In 1991 there was a bit of a transition in Canadian road racing. After a six-year run at Sanair, the series saw the Quebec round move to Autodrome St.-Eustache. Although I had attended the race at Sanair the year before, I never actually got to race as I had suffered a hard get-off shortly before that round so I decided maybe it would be best to play spectator for the weekend. My biggest memory from that Sanair round is actually the trip there and back with three of us as well as three RZ 350’s piled into Phil Schilling’s old two-seater Chevy van. One of us was designated to lay across the top of the bikes during the journey and although we took turns in that precarious position, I’m guessing the time up there was divided up according to talent level because I’m positive I spent double the time risking my life than the other two occupants of the van.
We made the trip to the 1991 Quebec round and as excited as I was to hit the track, I was caught off guard by a few of the surprises that the track had in store for us. Rolling into the track on Thursday night with my driving partner Mike Hammond, the first thing that caught our attention was the track itself. A combination of a tiny dragstrip, combined with a tiny oval and a few more twisties, the 1.1-mile circuit seemed like it could fit into about a quarter of the area of the track at Shannonville which was where I had done all my racing up to that point. What was a little alarming though was that although the actual track surface looked fairly decent, for some reason they had painted lane markings all the way around the circuit. While wondering how good the traction may be when leaned over going across painted asphalt, I also secretly wondered if they expected us to put signal lights back on our bikes so we could flick the blinker whenever we wanted to initiate a pass.

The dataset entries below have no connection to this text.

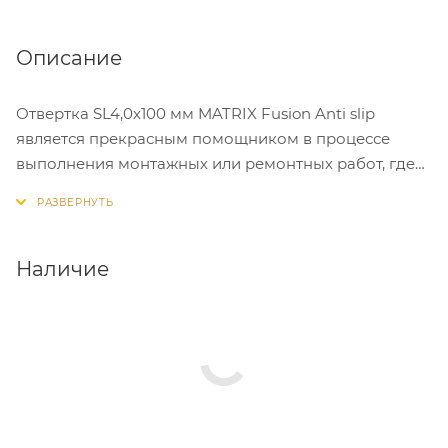
Описание
Отвертка SL4,0х100 мм MATRIX Fusion Anti slip
является прекрасным помощником в процессе
выполнения монтажных или ремонтных работ, где
применяется крепеж с плоским рабочим профилем.
Инструмент оснащен эргономичной
трехкомпонентной ручкой, которая выполнена
специально по форме ладони, а также стальным
Наличие
закаленным стержнем. Обе части надежно
соединены между собой, что значительно
продлевает срок службы изделия.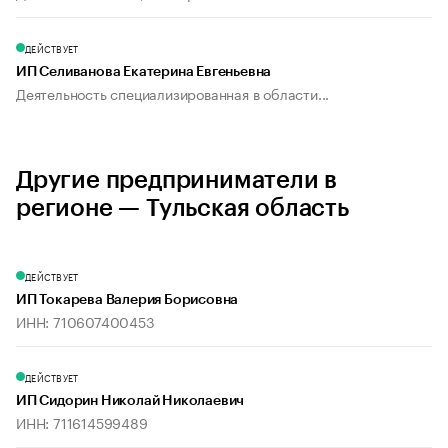
ДЕЙСТВУЕТ
ИП Селиванова Екатерина Евгеньевна
Деятельность специализированная в области...
Другие предприниматели в
регионе — Тульская область
ДЕЙСТВУЕТ
ИП Токарева Валерия Борисовна
ИНН: 710607400453
ДЕЙСТВУЕТ
ИП Сидорин Николай Николаевич
ИНН: 711614599489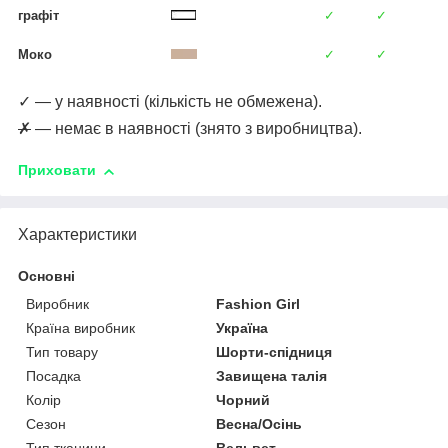
графіт
✓
✓
Моко
✓
✓
✓ — у наявності (кількість не обмежена).
✗
— немає в наявності (знято з виробництва).
Приховати
Характеристики
Основні
Виробник
Fashion Girl
Країна виробник
Україна
Тип товару
Шорти-спідниця
Посадка
Завищена талія
Колір
Чорний
Сезон
Весна/Осінь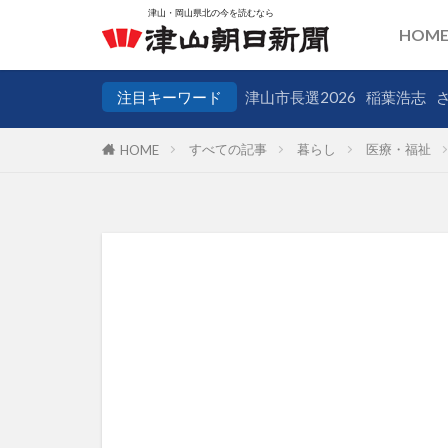
HOM
注目キーワード
津山市長選2026
稲葉浩志
すべての記事
暮らし
医療・福祉
HOME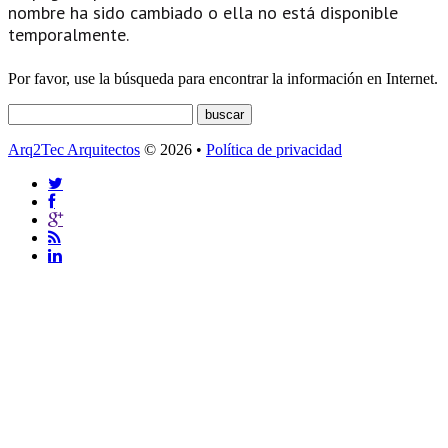
nombre ha sido cambiado o ella no está disponible
temporalmente.
Por favor, use la búsqueda para encontrar la información en Internet.
Arq2Tec Arquitectos
© 2026 •
Política de privacidad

Practice day at the track brought a few surprises as well as a couple of off-track excursions that provided not only a few laughs but a bit of a shock as well. First to venture off the track was our buddy Gary Cooper who went in a bit hot towards the left hander at the far end of the circuit. Deciding the best option at that point was to stand the bike up and run off the track, Cooper found himself in a very unique situation just a few seconds later as he was now sitting on his race bike in the middle of a corn field. Regaining his composure after a good belly laugh, Cooper slowly made his way back towards the track travelling through nine rows of corn on the way. After making it back to the pits, Cooper gave us a heads up about the far end of the track as he removed corn stalks from his bike and chased off the small woodland creatures that had followed him back.
A little later in the day it was our turn on the track and after a few laps I was starting to feel comfortable out there. Approaching the area where Cooper had excited the track, I leaned over in the double apex left hander when out of nowhere Franz Walker starts coming around the outside of me. For about half a second my ego took a kick to the stones because Walker was going so much faster than I was. That feeling didn’t last long however as much like Cooper, Walker decided he was going much too fast and he stood the bike up to run off on what looked like a nice flat patch of grass, that seemed to stretch on as far as the eye could see. Imagine my surprise when I came around one lap later and saw Walker stumbling around trackside with his bike nowhere in sight. It turns out that about fifty feet off the track there was a drainage ditch that was about twenty feet deep. Unable to be seen from the track, Walker was shocked when he launched off the edge of the ditch before centre punching the far side and then tumbling to the bottom. Although his bike sustained some incredible damage and Walker’s voice might have gone up a couple of octaves, a group effort saw Walker’s bike repaired so he could rejoin the weekend festivities. Track workers also decided to mark the area with hay bales as we didn’t want anybody flying off “Walker’s Bluff” again.
Perhaps my favourite memory of that weekend wasn’t from the track at all. It was a scorcher that weekend and while most of our buddies were camping at the track, Mike and I were staying at a hotel in town. Our buddies were wondering if they could come to our room for a shower so we set up a time to meet them in the hotel parking lot. Remember this was 1991 and rooms didn’t have card swipes then, they actually still had keys. On our way down to the parking lot we noticed a key sticking out of a door and without missing a beat Hammond grabs it and a minute later proudly presents it to our buddies. Trying my best to keep a straight face as they head off to “our room”, I am just a bit horrified as I wonder what they are about to walk into. Does the room contain a couple of newlyweds? Girl Scout Troop in town perhaps? Elderly couple on their way home from a wedding or a funeral? The anticipation was killing me when I got my answer just a couple of minutes later as our buddies ran back outside looking embarrassed and laughing at the same time. Turns out it couldn’t have worked out better as when they entered the room, there was a mechanic from one of the top Superbike teams (not going to mention names) sitting naked on the couch watching Star Trek. Now I am not a Trekkie but is this how you normally watch this show or was this mechanic boldly going where no man has gone before? Regardless it was a hell of a laugh and just added to the fun times of the weekend. Well played Mike.
The racing itself was a blast and I managed to stay upright and finish fifth and sixth in my two classes. The memories of my results will fade over time, but it is the rest of the weekend that I hope will stick with me forever. Although I still haven’t watched Star Trek naked, I have been known to strip down to my skivvies to watch the Sons of Anarchy.